John Fetterman has advocated for the release of non-violent convicts and that’s worth studying. We have too many people rotting away in prison. Many of those people – maybe the majority or vast majority of them – should stay where they are – but failing to study alternatives and refusing to act is dualism at its worst. As for Dr. Oz, he talks in platitudes – he has not offered any specifics on how he would handle crime.
Finally, if local officials have studied cause and effect on crime and concluded that at least in part the pandemic has contributed to an increase in crime, shouldn’t we give credence to that? They are, after all, the experts or at the least, the people who have taken the time to actually study the issue. Is that the only thing that has impacted crime? Not likely – but at least Delco officials are putting in the work to try and find out, rather than resorting to tired cliches about one political party being better on law and order than the other.
dave in k of p says
To think that Fetterman is the answer to anything is just ridiculous. If you didn’t watch the debate, please do. Also, to think that the democrats BLM and Defund the Police hasn’t impacted the crime as a whole, that is also a joke. Did you read where all the BLM money went? Cops are quitting, criminals know it, the DAs are letting the few that get caught. You don’t think millions of unvetted illegal aliens coming into the country adds to crime? Which party allowed that?
Did kids get hurt during the pandemic? Absolutely! Why? Because the democrats and school unions forced the schools to close. If you’re paying attention now, you are seeing that this was a huge mistake, especially for poor areas. So again, I blame the democrats.

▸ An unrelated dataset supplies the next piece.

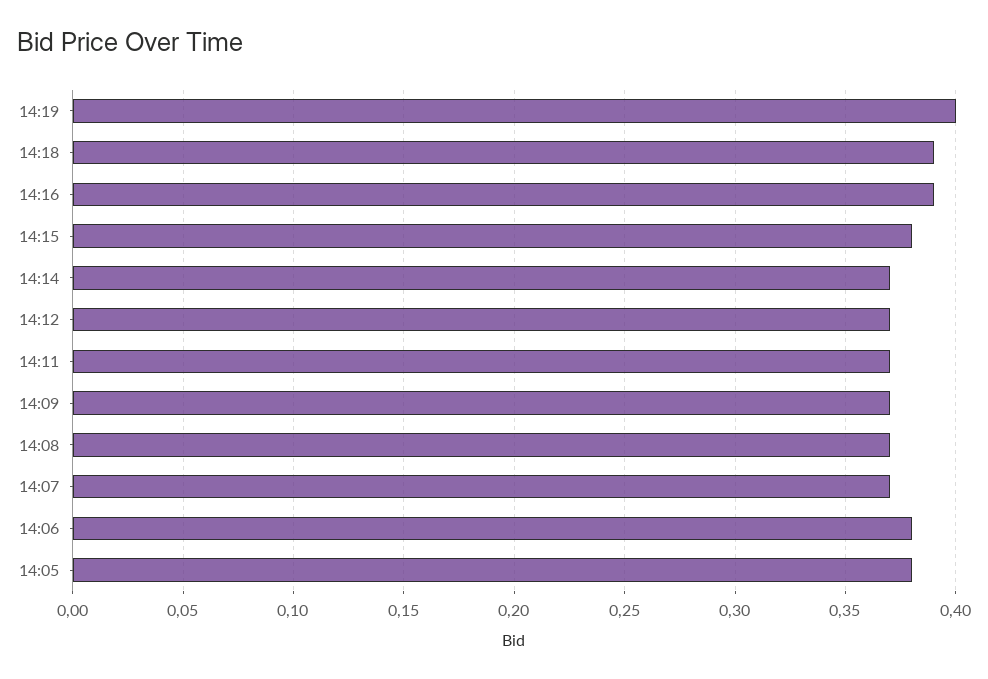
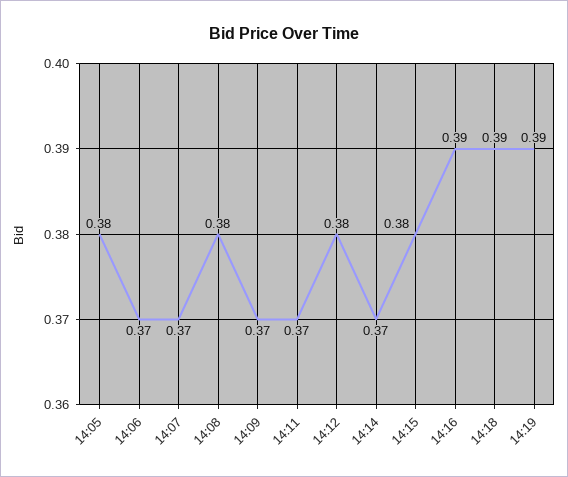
14:19: 0.4 -> 0.39
14:12: 0.37 -> 0.38
14:08: 0.37 -> 0.38
14:06: 0.38 -> 0.37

But in my opinion, the scariest problem is our debt. Did you know that each man woman and child in the US owes close to a million dollars in debt, when you include the $31T, the Social Security and Medicate liabilities, and personal debts? This is insane. Meanwhile we are adding trillions to the debt like it’s a monopoly game. This is both sides, Bush, Trump, and now Biden is even way worse than them. Bill Clinton was the last one that seemed to care about this. I’m truly scared for our children.